1er janvier 2017 : évaluation des compétences pratiques (ECP) et évaluation des compétences linguistiques (ECL) sont les nouvelles contraintes imposées par le règlement européen no 2015/340 (ex « IR ATCO »). Pour leurs mises en œuvre, l’administration ne peut plus se cacher, elle doit afficher une position claire et sans ambigüité : tout test de compétences pratiques ou linguistiques devra être mené par des contrôleurs ayant une mention d’unité valide.

Aucune dérogation, aucune brèche ne saurait être acceptée. Le SNCTA s’opposera fermement à toute volonté de créer un statut d’évaluateur-linguiste, non détenteur de mention d’unité, et chargé de tester les contrôleurs tous les trois ans. Les compétences des linguistes sont la pédagogie et la formation, ils n’ont, en revanche, aucune expertise contrôle et ne sont, par conséquent, pas compétents pour juger de l’aptitude professionnelle des contrôleurs. Tous les syndicats représentatifs des contrôleurs, à l’exception de la CGT, s’entendent sur ce point.
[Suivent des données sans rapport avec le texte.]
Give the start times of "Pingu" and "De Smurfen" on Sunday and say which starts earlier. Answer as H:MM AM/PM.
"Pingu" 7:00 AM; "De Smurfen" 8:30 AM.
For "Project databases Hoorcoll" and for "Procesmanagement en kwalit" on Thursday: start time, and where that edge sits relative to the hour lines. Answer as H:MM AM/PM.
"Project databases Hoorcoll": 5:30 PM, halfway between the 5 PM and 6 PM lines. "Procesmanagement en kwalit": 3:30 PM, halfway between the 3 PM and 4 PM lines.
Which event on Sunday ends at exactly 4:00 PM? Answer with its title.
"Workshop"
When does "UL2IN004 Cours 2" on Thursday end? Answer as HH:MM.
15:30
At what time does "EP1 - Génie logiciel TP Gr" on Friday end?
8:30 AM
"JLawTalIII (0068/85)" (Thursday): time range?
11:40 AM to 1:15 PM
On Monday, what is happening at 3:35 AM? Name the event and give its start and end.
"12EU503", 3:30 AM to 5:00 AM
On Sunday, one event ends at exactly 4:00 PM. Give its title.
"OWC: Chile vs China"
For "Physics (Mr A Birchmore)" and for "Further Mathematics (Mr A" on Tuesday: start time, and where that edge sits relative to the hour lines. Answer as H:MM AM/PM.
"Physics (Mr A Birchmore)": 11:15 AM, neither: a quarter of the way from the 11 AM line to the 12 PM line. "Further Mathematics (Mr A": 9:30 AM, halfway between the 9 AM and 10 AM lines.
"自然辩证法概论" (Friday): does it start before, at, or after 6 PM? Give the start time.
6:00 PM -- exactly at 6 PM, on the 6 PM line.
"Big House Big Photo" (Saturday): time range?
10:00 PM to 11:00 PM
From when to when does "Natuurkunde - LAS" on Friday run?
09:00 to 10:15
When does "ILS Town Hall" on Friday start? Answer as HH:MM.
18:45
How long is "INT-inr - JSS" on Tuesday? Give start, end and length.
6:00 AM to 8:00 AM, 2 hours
Contrastant avec la lenteur de l’administration centrale à discuter tous les aspects de la mise en œuvre de ces nouveautés, certains organismes se font pressants et essayent d’avancer, sans cadre national. Le SNCTA sera extrêmement vigilant à ce que les initiatives locales ne dépassent pas le stade de réunions d’information. Il n’est pas envisageable de prendre des positions en dehors d’un cadre national fixé. Toute tentative locale de passage en force sera contrée avec fermeté.

Le SNCTA, lui, ne doute pas de la compétence des contrôleurs aériens, et si l’on veut leur imposer de nouveaux devoirs, il faudra leur accorder de nouveaux droits.